TASK →
Decide whether each statement agrees with the profile of David Prever: (a) he left school at 17 to pursue broadcasting; (b) he won a Sony Gold Award while at Jazz FM; (c) he founded EPM and Lots of Hits Music by himself in 1991. Answer each with yes or no and quote the words from the profile that decide it.

SELECTED EXCERPT →
---+---

David Prever (born ca. 1967) is a four time Sony Award winning radio presenter, and thriller author.

Early life
David was born in London and grew up in Chigwell, Essex. He was educated at Bancroft's School in Woodford Green and attended the Sylvia Young Theatre School, appearing in an episode of The Saint with Ian Ogilvy. He left school at 17 to follow a career in broadcasting.

Radio 
Prever joined Northampton’s Hereward Radio in 1984, before moving to GWR Radio in Bath and Bristol. This was followed by five years in the North East at Newcastle's Metro FM. 
Returning to London, he worked for Jazz FM hosting Saturday nights and then weekend breakfast, before taking over the weekday breakfast show where he won a New York Festival Award. 
Poached by Chrysalis Radio, he joined Heart 106.2 initially on mid-mornings and then the breakfast show with Jon Davis and Kara Noble, winning a Sony Gold Award.
He left Heart to join Magic 105.4 on Drivetime before landing the afternoon show on the relaunched LBC 97.3
Since leaving LBC in 2005, he has worked for Talksport, Smooth Radio and BBC London, Berkshire, Northampton and Three Counties Radio.

On 23 October 2012 it was announced that Prever would become the permanent host of the weekend mid morning show on Smooth Radio, replacing Lynn Parsons who would take over the weekday mid morning slot from December following Mark Goodier's departure from the network. Prever left Smooth Radio in February 2014. Since February 2017 David been presenting breakfast show for BBC Radio Oxford

Business 
In 1991, Prever formed EPM and Lots of Hits Music, with colleague Tim Smith. The record and music publishing formed joint ventures with Universal, PWL and Telstar Records and delivered combined sales of over 10 million units, with 10 worldwide No. 1 singles and albums. Artists on the management roster included Opus III, Undercover and Lindy Layton. Lots of Hits published hits by acts including Tina Turner, Westlife, The Lighthouse Family, Kim Wilde and Mark Owen.

---+---

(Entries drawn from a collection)

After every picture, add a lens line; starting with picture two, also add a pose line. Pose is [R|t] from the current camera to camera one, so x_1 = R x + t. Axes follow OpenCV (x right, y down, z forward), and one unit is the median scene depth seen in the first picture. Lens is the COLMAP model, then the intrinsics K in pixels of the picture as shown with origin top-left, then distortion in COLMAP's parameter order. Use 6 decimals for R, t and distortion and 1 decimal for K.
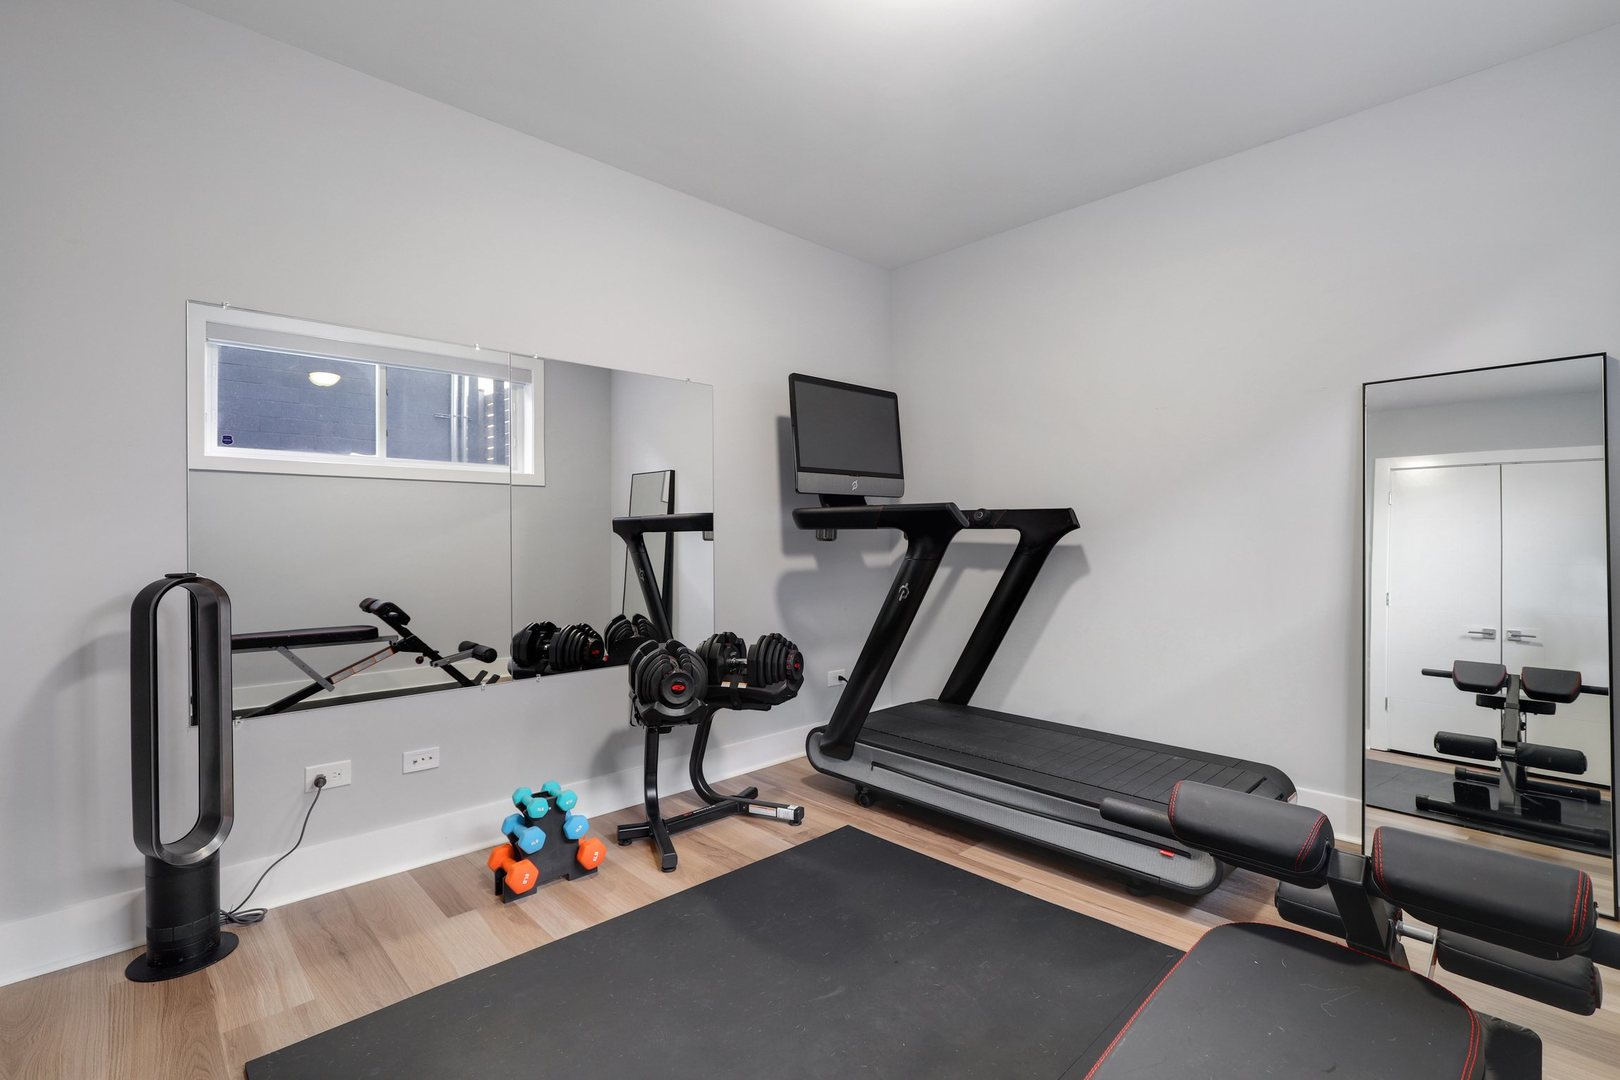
lens RADIAL K [[742.5, 0, 814.8], [0, 742.5, 537.2], [0, 0, 1]] dist [-0.022405, 0.009420]
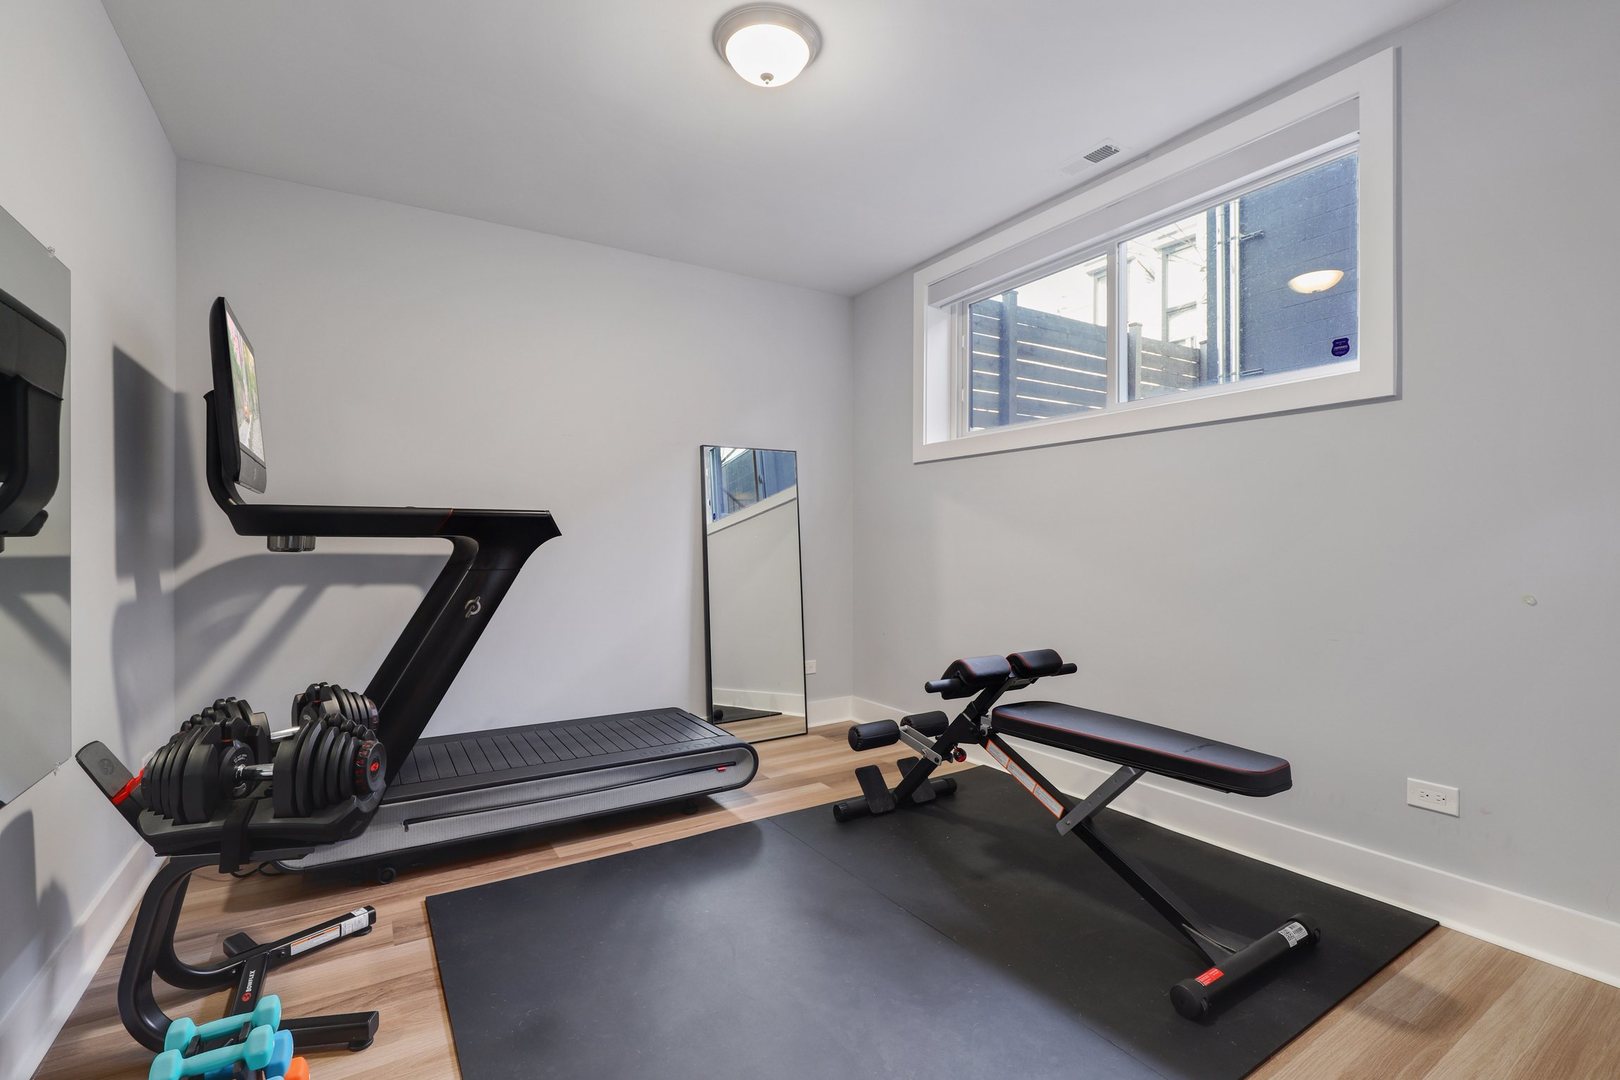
lens RADIAL K [[742.5, 0, 819.2], [0, 742.5, 545.5], [0, 0, 1]] dist [-0.022405, 0.009420]
pose [[0.184178, 0.005207, 0.982879, -0.666984], [0.006305, 0.999959, -0.006479, 0.006832], [-0.982873, 0.007391, 0.184137, 0.410182]]
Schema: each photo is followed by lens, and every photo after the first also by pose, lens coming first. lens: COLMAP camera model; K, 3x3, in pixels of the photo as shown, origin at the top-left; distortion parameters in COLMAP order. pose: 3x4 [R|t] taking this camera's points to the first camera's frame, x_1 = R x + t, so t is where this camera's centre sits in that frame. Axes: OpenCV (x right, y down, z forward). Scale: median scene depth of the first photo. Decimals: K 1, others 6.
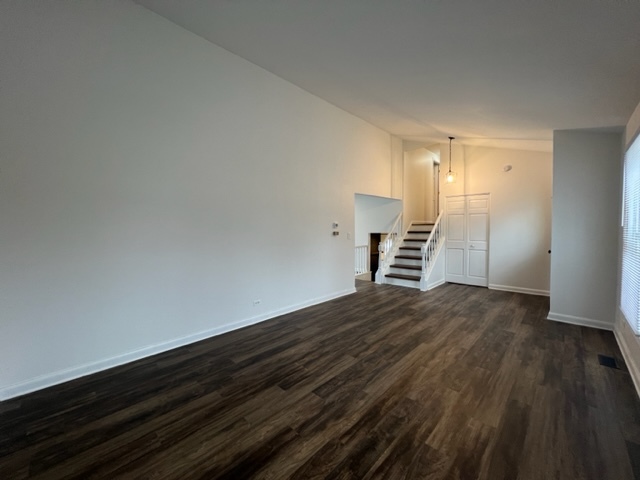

---+---

ANSWER SECTION →
(a) Yes: "He left school at 17 to follow a career in broadcasting."
(b) No: "he joined Heart 106.2 initially on mid-mornings and then the breakfast show with Jon Davis and Kara Noble, winning a Sony Gold Award."
(c) No: "In 1991, Prever formed EPM and Lots of Hits Music, with colleague Tim Smith."